- [PROBLEMS]
1. Transcribe the record linkage passage word for word, starting with "Other names that" and going on through "experiment with it.".
2. Pick up the record linkage passage where it stops and keep writing it.

Other names that mean the same thing: entity heterogeneity, entity identification, object isomerism, instance identification, merge/purge, entity reconciliation,
list washing, match/consolidate and data cleaning. I like the term "record linkage" and will refer to it as such from this point forward in this blog.

Seems clear that if you want to be thorough in your record linkage efforts you would implement a combination of deterministic and probabilistic matching methodologies. Using a straightforward name and address match such as the Firstlogic (now Business Objects) approach will usually be sufficient if you are a list vendor or mailhouse. But if you are at all serious about identity management you will step into the deep end and implement a probabilistic matching method. I've downloaded the Ferbl open source probablistic matching tool, but have yet to experiment with it.

But whatever method you use or software package you buy, the quality of your record linkage always ends up in how good you have configured your rules. This is not an off-the-shelf solution - it requires work.

I bet most organizations "record linkage problems" could have been avoided if enough forsight and initiative had been put on the original database systems, in establishing that unique key.

- [SUPPLIED MATERIAL]
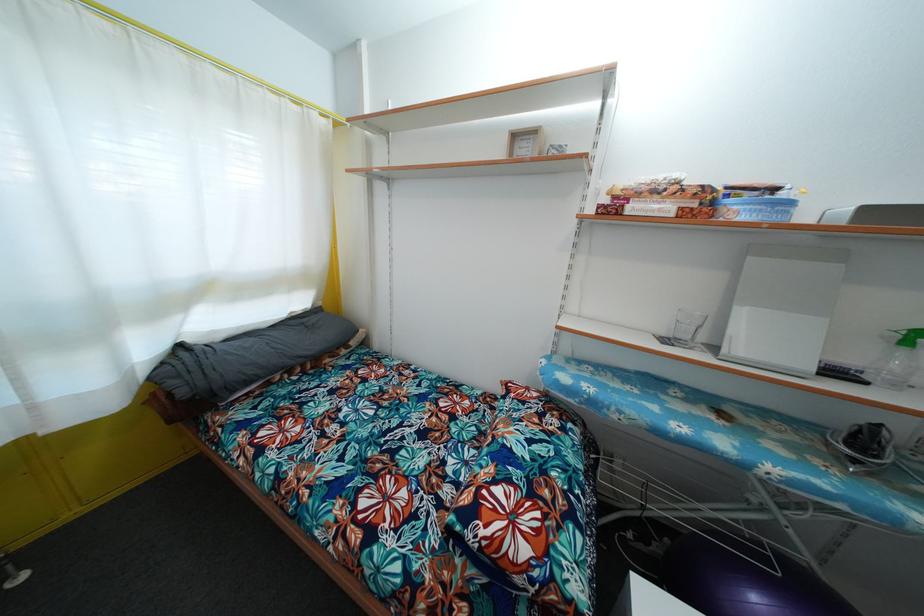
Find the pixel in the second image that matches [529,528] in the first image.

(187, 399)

- [THE ANSWERS]
1.
Other names that mean the same thing: entity heterogeneity, entity identification, object isomerism, instance identification, merge/purge, entity reconciliation,
list washing, match/consolidate and data cleaning. I like the term "record linkage" and will refer to it as such from this point forward in this blog.

Seems clear that if you want to be thorough in your record linkage efforts you would implement a combination of deterministic and probabilistic matching methodologies. Using a straightforward name and address match such as the Firstlogic (now Business Objects) approach will usually be sufficient if you are a list vendor or mailhouse. But if you are at all serious about identity management you will step into the deep end and implement a probabilistic matching method. I've downloaded the Ferbl open source probablistic matching tool, but have yet to experiment with it.

2.
Well, I guess hindsight is in fact - 20/20.

One product that definitely contributes to an increased percentage of record linkage is the SSA-NAME3 product. As you'll see from their site, they have developed this name search tool which uses probabilistic matching but factors in how common or uncommon the name is. For example matching two Jose Garcia's in the city of Los Angeles is not the same as matching two Jose Garcia's in Iceland. They are probably the same person in Iceland and most likely not, in LA.

What is a Data Steward?

Data Steward defined:

The person responsible for a data standard. In this role, a Data Steward is charged by his/her Management to develop and maintain the data standard and to counsel Service personnel on the proper use of the data. He/she must: have a thorough knowledge of the subject matter of the standard, provide accurate and current electronic copies of data relevant to the standard, and weigh the pros and cons of comments received during review of the standard. He/she is authorized to defend or modify the standard as necessary in order to ensure its proper use.
Claudio Imhoff's definition and description of duties:
Steward - from Old English for "keeper of the sty", a sty ward.

Data Steward - Person responsible for managing the data in a corporation in terms of integrated, consistent definitions, structures, calculations, derivations, and so on.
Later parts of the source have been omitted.